The Dollar Extending Its Losses

The U.S. dollar index measures the greenback against a trade-weighted basket of six major currencies. It fell by 1.2% to 103.64

A double helping of Fed hawkishness and a wobble in the global economy supported the dollar. But there aren’t signs that either of these conditions is shaping up for a reversal, likely signaling the dollar has further to run.

FX strategists expect the USD to remain strong; neither a dovish pivot nor a marked improvement in global growth expectations appears likely in the near term; Morgan Stanley said in a note.

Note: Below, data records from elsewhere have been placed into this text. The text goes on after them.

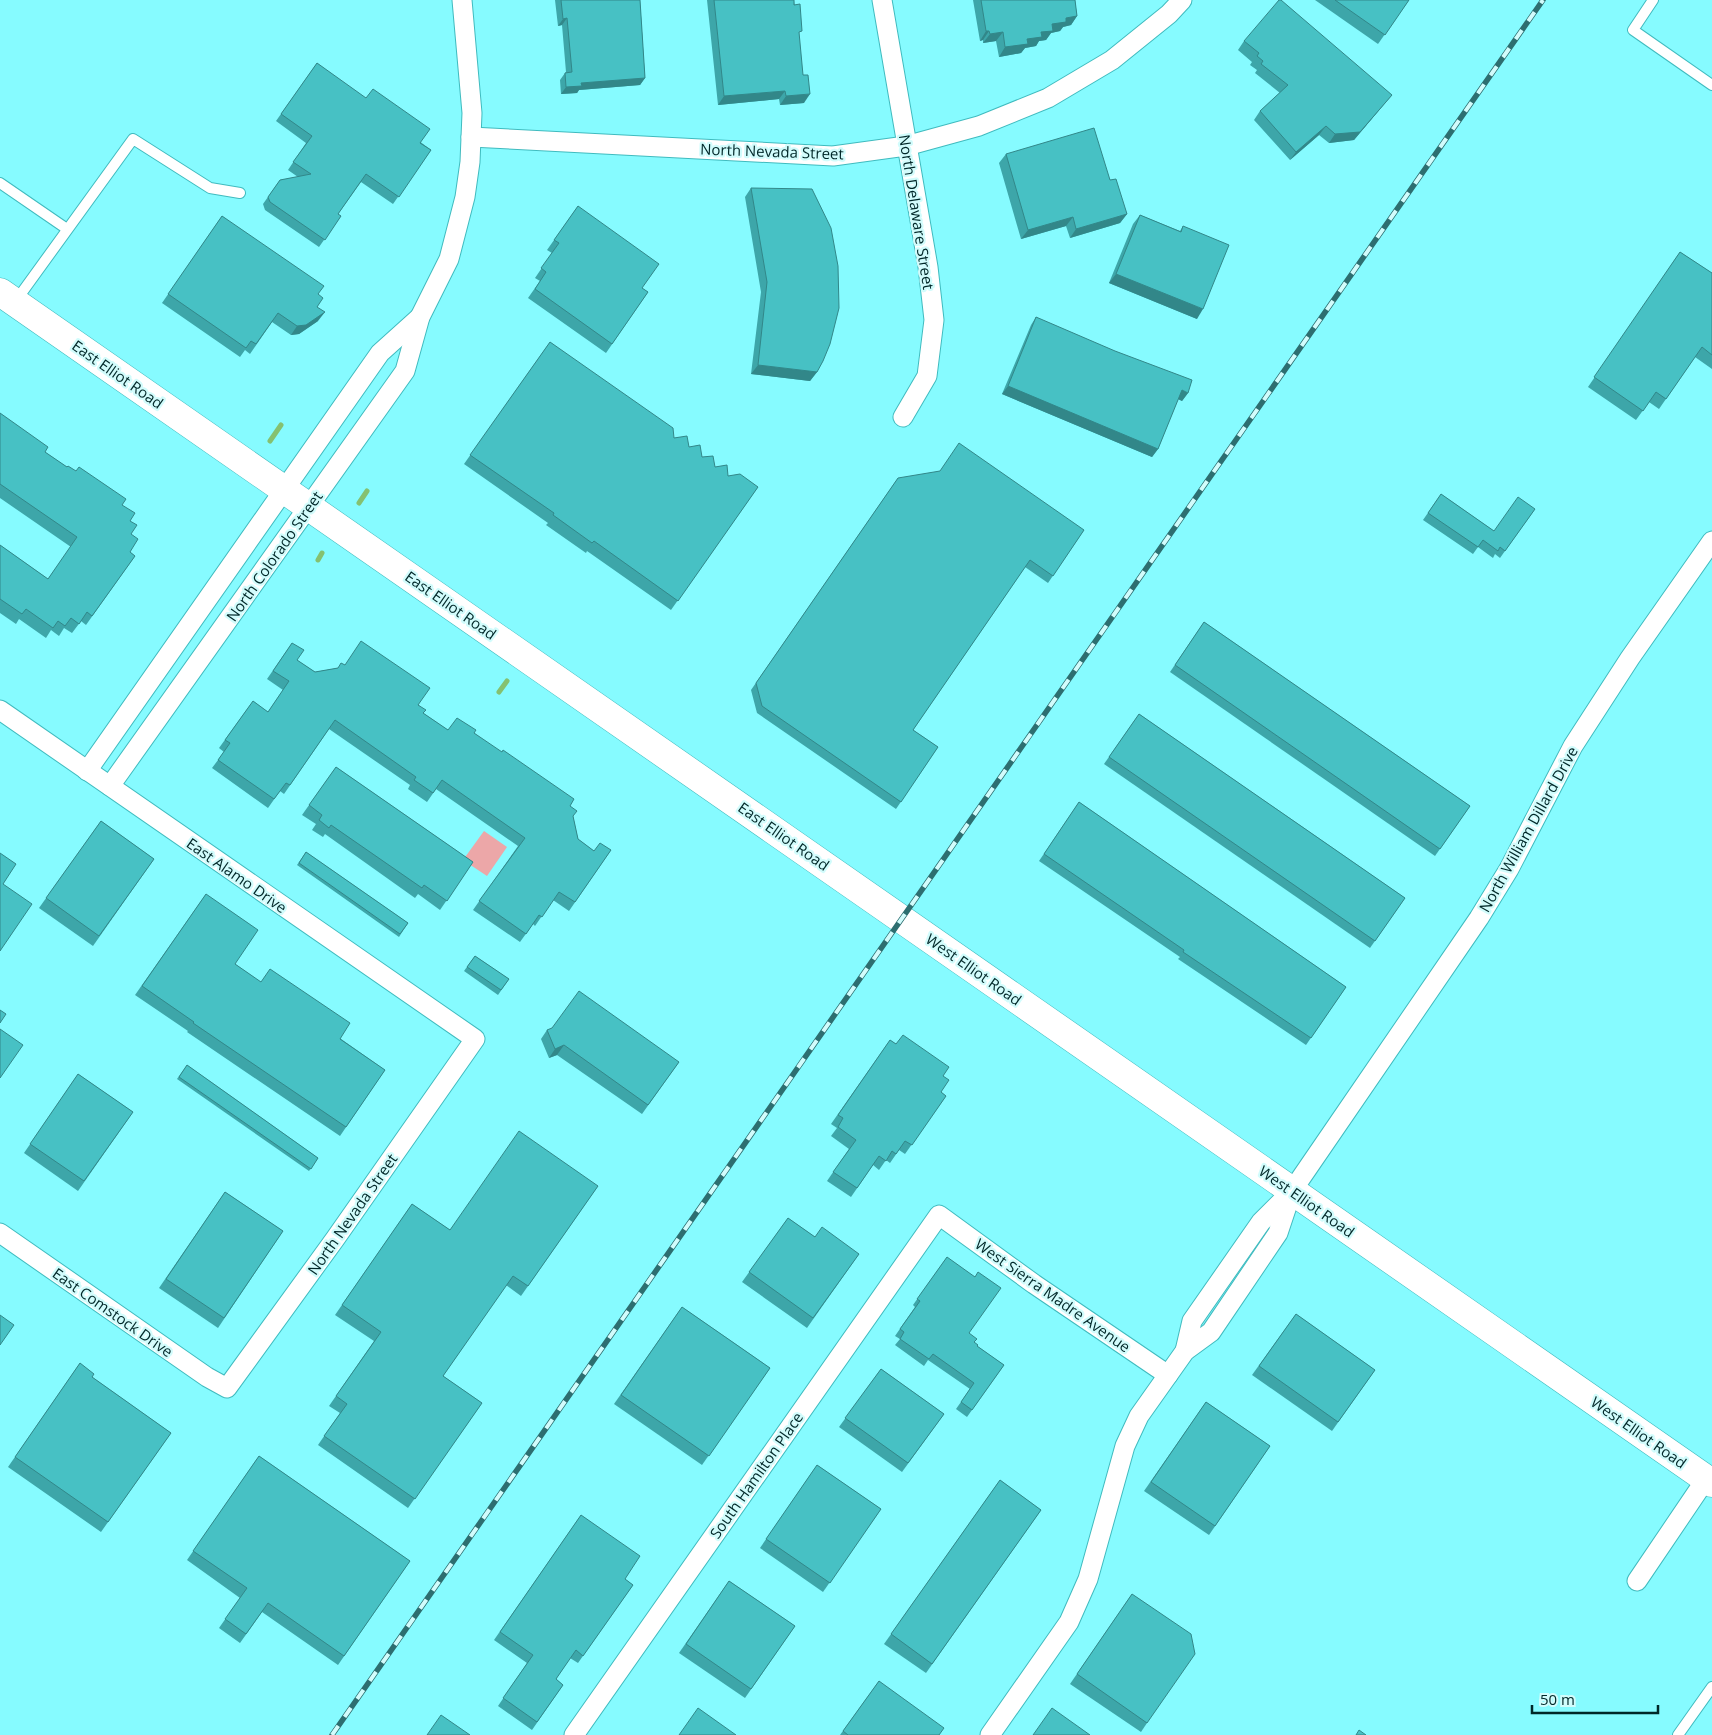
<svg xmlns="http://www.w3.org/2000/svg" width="1712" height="1735" font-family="'Open Sans',sans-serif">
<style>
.green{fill:#eca7a8}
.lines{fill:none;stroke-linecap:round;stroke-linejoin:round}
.stream{stroke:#85c170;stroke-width:5}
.lane-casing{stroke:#40bbbf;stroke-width:12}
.street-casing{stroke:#40bbbf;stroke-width:21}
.secondary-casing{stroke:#40bbbf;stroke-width:29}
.lane{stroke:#fff;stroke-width:10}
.street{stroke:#fff;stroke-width:19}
.secondary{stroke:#fff;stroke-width:28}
.rail-casing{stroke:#2d6e70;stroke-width:5.5}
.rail{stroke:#d2fcfc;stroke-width:4;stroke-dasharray:11;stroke-linecap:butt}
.wall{fill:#3da6a9}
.shaded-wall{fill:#328789}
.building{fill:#47c1c4;stroke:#328789}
.labels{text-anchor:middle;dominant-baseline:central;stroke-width:4.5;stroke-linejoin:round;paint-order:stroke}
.street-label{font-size:15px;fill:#002728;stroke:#d2fcfc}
</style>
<rect width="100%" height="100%" fill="#86fbff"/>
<polygon class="green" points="484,831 507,847 487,876 463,860"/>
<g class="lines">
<g class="stream">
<polyline points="270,441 281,425"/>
<polyline points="359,503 367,491"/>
<polyline points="318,560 322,553"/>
<polyline points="499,692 507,681"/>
</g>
<g class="lane-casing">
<g id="lane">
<polyline points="1653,0 1633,30 1712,85"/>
<polyline points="0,183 67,229"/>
<polyline points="15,302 133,139 210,188 240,193"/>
<polyline points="1678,1735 1712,1687"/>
</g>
</g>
<g class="street-casing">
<g id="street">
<polyline points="882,0 928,267 934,320 927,376 903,417"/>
<polyline points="471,137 833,156 906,146 979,126 1048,98 1112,60 1169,14 1182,0"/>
<polyline points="0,710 475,1039 335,1239 227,1388 207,1377 0,1233"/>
<polyline points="87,771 380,353 420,317"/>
<polyline points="110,786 405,371 420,317 449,259 465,197 470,162 472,113 462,0"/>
<polyline points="1185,1351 1192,1321 1261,1222 1292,1191 1479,918 1509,869 1573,746 1630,658 1712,541"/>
<polyline points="1637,1581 1706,1479"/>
<polyline points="574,1735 939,1215 1034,1284 1168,1375"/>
<polyline points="990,1735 1069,1622 1088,1579 1125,1446 1139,1416 1185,1351 1211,1332 1278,1233 1291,1194"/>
</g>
</g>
<g class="secondary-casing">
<polyline id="secondary" points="0,292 1712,1483"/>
</g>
<use href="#lane" class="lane"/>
<use href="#street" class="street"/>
<use href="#secondary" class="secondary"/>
<g class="rail-casing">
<polyline id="rail" points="332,1735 1543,0"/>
</g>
<use href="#rail" class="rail"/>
</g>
<g class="wall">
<polygon points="555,0 640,0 645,78 640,85 579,90 577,93 561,94 560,80 565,73 566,72 562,25 558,26"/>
<polygon points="707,0 794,0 799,36 804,103 780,105 779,99 718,105"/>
<polygon points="973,0 1075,0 1077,16 1071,25 1063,27 1060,31 1051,33 1046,40 1039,41 1036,46 1025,48 1021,53 999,57 996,41 983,43 983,40 980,41"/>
<polygon points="1315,0 1409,0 1378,44"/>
<polygon points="1244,41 1385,103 1354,140 1329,143 1319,135 1290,160 1254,120 1260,111 1280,93 1255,73 1257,70 1250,65 1252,62 1238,50"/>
<polygon points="317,63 431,150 393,204 361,182 338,214 341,216 319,247 265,210 263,204 280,180 298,177 288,170 306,143 276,121"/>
<polygon points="1006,154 1110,180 1127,214 1120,223 1070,238 1066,226 1021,239 999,163"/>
<polygon points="751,188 817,372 810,381 751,374 761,292 745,197"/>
<polygon points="578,206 642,288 648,292 606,353 528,298 540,281 535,278 552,253 547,250"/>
<polygon points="1140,215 1180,231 1183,226 1197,319 1109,283 1133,224"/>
<polygon points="222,216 318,294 317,307 318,321 299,334 291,335 272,322 250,354 245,350 240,357 162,303"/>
<polygon points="1680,252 1712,273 1712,369 1695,357 1659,409 1649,402 1636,420 1588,387"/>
<polygon points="1036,317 1188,393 1182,401 1178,399 1158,449 1152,457 1002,394 1031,325"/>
<polygon points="550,342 674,438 689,447 715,467 728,476 758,487 671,610 587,551 586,553 546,525 548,523 464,464"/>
<polygon points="0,413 45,452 122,505 130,521 131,534 130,552 135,556 86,625 81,621 72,633 64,628 59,636 51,630 46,638 19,619 16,624 0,613 0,545 48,579 71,547 0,498"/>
<polygon points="898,478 1084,530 1048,583 1025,567 913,730 938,747 896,809 757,713 751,690"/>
<polygon points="1441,494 1494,531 1535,509 1500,558 1495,554 1493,558 1478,547 1473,554 1423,520"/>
<polygon points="1204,622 1470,806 1435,856 1170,672"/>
<polygon points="292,643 297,660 315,672 338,668 345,665 419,705 423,713 448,730 474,733 570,806 573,816 578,839 594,851 611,850 569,911 553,900 535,926 533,924 520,942 473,910 518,846 436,789 427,802 408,789 410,785 329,729 284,794 280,791 268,808 212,768 224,752 219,748 253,701 268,712 283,690 267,679"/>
<polygon points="1139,714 1405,898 1370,948 1104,764"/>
<polygon points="336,767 473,862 440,910 418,894 415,898 325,834 323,837 312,830 316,824 302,815"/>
<polygon points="1079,802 1346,987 1306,1045 1178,959 1180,957 1039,861"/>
<polygon points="101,821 154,859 93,946 39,908"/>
<polygon points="306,852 408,923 399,937 297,865"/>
<polygon points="206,894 235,964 385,1070 340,1136 187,1032 188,1031 135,995"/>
<polygon points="475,956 509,979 498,995 464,971"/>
<polygon points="547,1030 679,1062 642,1114 557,1055 549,1058 541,1039"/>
<polygon points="890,1040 943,1076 941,1092 946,1096 905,1154 899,1150 890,1163 886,1160 879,1170 873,1165 851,1197 827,1181 849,1149 831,1136 837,1128 831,1124"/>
<polygon points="187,1065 318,1158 309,1171 177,1079"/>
<polygon points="78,1074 133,1112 78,1191 24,1153"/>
<polygon points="598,1186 521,1296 506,1285 443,1376 482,1403 408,1508 318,1445 340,1413 329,1406 374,1341 335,1315 412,1204 450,1230"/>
<polygon points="225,1192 283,1231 218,1328 159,1288"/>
<polygon points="788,1218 815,1237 859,1254 807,1328 742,1282"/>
<polygon points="947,1257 969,1333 977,1346 1004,1365 967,1417 956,1409 970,1389 928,1360 924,1366 895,1345 900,1339 895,1336 915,1307 913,1305"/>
<polygon points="682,1307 770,1368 702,1465 614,1404"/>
<polygon points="1296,1314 1375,1370 1332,1431 1252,1375"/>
<polygon points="80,1363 92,1377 171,1433 101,1532 8,1467"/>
<polygon points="881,1369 944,1414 902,1472 839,1427"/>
<polygon points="1206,1402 1270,1446 1209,1535 1144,1491"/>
<polygon points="259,1456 410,1561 338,1665 262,1612 240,1643 219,1628 240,1598 187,1560"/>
<polygon points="817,1465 881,1509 823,1592 760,1548"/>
<polygon points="1000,1480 1041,1510 926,1673 884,1644"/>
<polygon points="581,1515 625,1579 633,1585 578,1663 570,1658 556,1679 563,1685 532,1730 498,1706 527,1663 494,1640"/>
<polygon points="729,1581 795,1626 745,1698 679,1653"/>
<polygon points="1132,1594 1147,1723 1141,1732 1070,1684"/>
<polygon points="879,1681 939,1735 840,1735"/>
</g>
<g class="shaded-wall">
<polygon points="1077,16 1071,25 1063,27 1060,31 1051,33 1046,40 1039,41 1036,46 1025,48 1021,53 999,57 1005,47 1027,39 1041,32 1052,24 1066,18"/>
<polygon points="567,18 562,25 558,26 563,19"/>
<polygon points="986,31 989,31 983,40 980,41"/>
<polygon points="1003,32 996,41 983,43 990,34"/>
<polygon points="645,78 640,85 579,90 577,93 561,94 566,87 581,83"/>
<polygon points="785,91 779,99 718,105 724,96"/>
<polygon points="810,94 804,103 780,105 786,96"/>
<polygon points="1392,95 1385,103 1354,140 1329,143 1335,134"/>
<polygon points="1326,126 1319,135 1290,160 1296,152"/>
<polygon points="1127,214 1120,223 1070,238 1076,229"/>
<polygon points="1073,217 1066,226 1021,239 1028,230"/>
<polygon points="1116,274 1203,309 1197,319 1109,283"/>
<polygon points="325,312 318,321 299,334 291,335 297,326"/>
<polygon points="758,365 817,372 810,381 751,374"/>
<polygon points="1008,386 1158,449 1152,457 1002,394"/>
<polygon points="1182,390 1188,393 1182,401 1176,398"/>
<polygon points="564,1045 557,1055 549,1058 555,1049"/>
</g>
<g class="building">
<polygon points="561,0 640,0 645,78 581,83 582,86 566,87 565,73 572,72 567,18 563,19"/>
<polygon points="714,0 794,0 794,5 800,4 802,31 799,32 803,75 808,75 810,94 786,96 785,91 724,96"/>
<polygon points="981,0 1075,0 1077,16 1066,18 1066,22 1052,24 1053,31 1041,32 1042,37 1027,39 1028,44 1005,47 1003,32 990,34 989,31 986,31"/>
<polygon points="1279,0 1281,0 1392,95 1360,132 1335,134 1326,126 1296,152 1260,111 1288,85 1261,64 1263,61 1257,56 1259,53 1244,41"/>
<polygon points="1335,0 1409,0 1385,35"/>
<polygon points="317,63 366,98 373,89 430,129 420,143 431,150 399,197 366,174 338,214 341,216 325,240 270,202 268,197 280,180 311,174 293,162 312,136 281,114"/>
<polygon points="1094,128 1110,180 1116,179 1127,214 1076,229 1073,217 1028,230 1006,154"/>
<polygon points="751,188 812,189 831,228 838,266 839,308 830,344 823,361 817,372 758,365 767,282"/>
<polygon points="578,206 659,264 642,288 648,292 612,344 535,289 546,272 541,268 559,243 554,240"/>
<polygon points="1140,215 1181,232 1183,226 1229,245 1203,309 1116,274"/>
<polygon points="222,216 324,286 318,294 323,298 317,307 325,312 306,325 297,326 278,313 256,344 251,341 246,348 168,294"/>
<polygon points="1680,252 1712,273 1712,355 1702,347 1666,399 1656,392 1643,411 1594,377"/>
<polygon points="1036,317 1115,351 1192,380 1188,393 1182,390 1158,449 1008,386"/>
<polygon points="550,342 673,428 674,438 687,436 689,447 700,445 702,457 713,456 715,467 727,465 728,476 740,474 758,487 678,601 594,541 592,543 553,515 554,513 470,455"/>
<polygon points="0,413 48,447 45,452 67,467 68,466 76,471 79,467 126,499 122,505 135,513 130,521 137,525 131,534 138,539 130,552 135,556 92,616 87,612 79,624 71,618 65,626 58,621 53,628 26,609 22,614 0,599 0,545 48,579 77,537 0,484"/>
<polygon points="959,443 1084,530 1053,576 1030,560 913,730 938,747 901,802 762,706 756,683 898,478 940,471"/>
<polygon points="1441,494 1494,531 1518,497 1535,509 1505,551 1500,547 1498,551 1483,540 1478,547 1428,513"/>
<polygon points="1204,622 1470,806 1440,849 1175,665"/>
<polygon points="361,641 430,688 418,705 426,710 423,713 448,730 457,718 476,730 474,733 502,752 503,750 574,799 570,806 577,811 573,816 578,839 594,851 600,843 611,850 575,902 559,892 542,917 539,915 526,934 479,901 525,838 442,780 433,793 414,780 416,777 335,720 290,785 286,783 274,799 218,760 230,743 225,740 253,701 268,712 289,681 273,671 292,643 304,650 297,660 315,672 338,668 341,663 345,665"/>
<polygon points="1139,714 1405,898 1375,941 1109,757"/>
<polygon points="336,767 473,862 447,901 424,885 422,888 331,825 329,828 319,820 322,815 309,805"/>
<polygon points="1079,802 1346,987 1311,1038 1183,952 1184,950 1044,854"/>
<polygon points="101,821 154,859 99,936 46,898"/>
<polygon points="306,852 408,923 400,934 299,863"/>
<polygon points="0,853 16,864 3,884 32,904 0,951"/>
<polygon points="206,894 258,930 235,964 261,982 270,969 350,1023 340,1039 385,1070 346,1127 193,1023 194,1022 142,986"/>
<polygon points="475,956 509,979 501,990 467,967"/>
<polygon points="579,991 679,1062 648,1105 564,1045 555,1049 547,1030 552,1028"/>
<polygon points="0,1010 6,1014 0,1023"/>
<polygon points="0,1029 23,1045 0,1078"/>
<polygon points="903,1035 949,1067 943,1076 949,1080 941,1092 946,1096 912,1145 905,1141 896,1154 892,1151 886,1161 879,1156 857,1188 833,1172 856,1140 838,1127 843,1118 838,1115 890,1040 896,1044"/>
<polygon points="187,1065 318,1158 311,1169 179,1077"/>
<polygon points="78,1074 133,1112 84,1181 30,1144"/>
<polygon points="519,1131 598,1186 528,1286 513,1276 443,1376 482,1403 415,1499 324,1436 347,1404 336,1396 381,1332 342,1305 412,1204 450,1230"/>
<polygon points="225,1192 283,1231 224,1318 166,1279"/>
<polygon points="788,1218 815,1237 822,1227 859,1254 813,1318 749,1272"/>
<polygon points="947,1257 975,1277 978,1272 1001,1288 969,1333 977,1339 974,1342 978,1345 977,1346 1004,1365 972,1410 961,1402 974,1383 933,1354 929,1359 900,1339 904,1332 900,1329 920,1301 917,1299"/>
<polygon points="682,1307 770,1368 709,1456 621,1395"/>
<polygon points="1296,1314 1375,1370 1338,1422 1259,1366"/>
<polygon points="0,1315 14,1325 0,1345"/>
<polygon points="80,1363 94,1374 92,1377 171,1433 108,1522 15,1457"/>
<polygon points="881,1369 944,1414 908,1463 845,1418"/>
<polygon points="1206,1402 1270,1446 1215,1526 1151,1482"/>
<polygon points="259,1456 410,1561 344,1656 268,1603 246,1634 225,1619 247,1588 193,1551"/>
<polygon points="817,1465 881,1509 830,1583 766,1539"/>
<polygon points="1000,1480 1041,1510 932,1664 891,1634"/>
<polygon points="581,1515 640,1556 625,1579 633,1585 583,1656 576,1650 556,1679 563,1685 537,1722 503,1698 533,1655 500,1632"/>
<polygon points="729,1581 795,1626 751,1689 686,1644"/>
<polygon points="1132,1594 1191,1634 1195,1654 1147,1723 1077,1674"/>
<polygon points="879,1681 944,1728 939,1735 848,1735 843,1731"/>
<polygon points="698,1708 736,1735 679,1735"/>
<polygon points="1052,1708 1090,1735 1033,1735"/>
<polygon points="441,1715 470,1735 427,1735"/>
<polygon points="1359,1730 1366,1735 1356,1735"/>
</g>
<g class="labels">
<g class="street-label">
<text transform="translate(772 151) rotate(2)">North Nevada Street</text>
<text transform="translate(917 212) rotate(81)">North Delaware Street</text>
<text transform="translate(118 374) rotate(35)">East Elliot Road</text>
<text transform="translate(274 556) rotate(-55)">North Colorado Street</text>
<text transform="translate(451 605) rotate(35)">East Elliot Road</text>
<text transform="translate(1528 829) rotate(-61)">North William Dillard Drive</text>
<text transform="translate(784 836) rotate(35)">East Elliot Road</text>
<text transform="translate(237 875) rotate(35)">East Alamo Drive</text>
<text transform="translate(974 969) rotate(35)">West Elliot Road</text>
<text transform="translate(1307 1201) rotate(35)">West Elliot Road</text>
<text transform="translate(352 1214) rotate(-55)">North Nevada Street</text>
<text transform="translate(1053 1295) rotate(35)">West Sierra Madre Avenue</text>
<text transform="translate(113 1312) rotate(35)">East Comstock Drive</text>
<text transform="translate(1639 1432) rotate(35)">West Elliot Road</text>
<text transform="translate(756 1475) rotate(-55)">South Hamilton Place</text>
</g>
</g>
<path d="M1532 1705v8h126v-8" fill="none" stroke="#002728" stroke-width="2.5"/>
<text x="1540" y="1705" font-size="15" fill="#002728" stroke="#d2fcfc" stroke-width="4" paint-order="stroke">50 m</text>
</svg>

The Fed raised rates by 0.75% on Wednesday and set a course for a steeper path of rate hikes. The central bank now expects to raise rates by another 1.5%, or 150 basis points, to about 3.4% by year-end. That was far steeper than the Fed’s projections in March; when it saw rates moving to about 1.9% by the end of the year.

Bringing Inflation Down

Fed Chairman Jerome Powell conceded that the central bank’s hand was twisted into a more significant hike by inflation data, surprising the upside. Some on Wall Street believe Powell hasn’t yet gotten a grip on how much longer inflation will likely run hot.

If the Fed finds itself staring down the barrel of an inflation surprise once again, it will have to extend its forecast on how much further rates will need to move before peaking; the so-called terminal rate, to bring down inflation.

The central bank currently expects to put its rate hike tool back into the monetary policy toolbox when its benchmark rate reaches 3.5% to 4.5%. Suppose inflation continues to run above 8% for the rest of the year, as some market participants expect. In that case, the Fed may have to raise its terminal rate to 4.5% to 5%.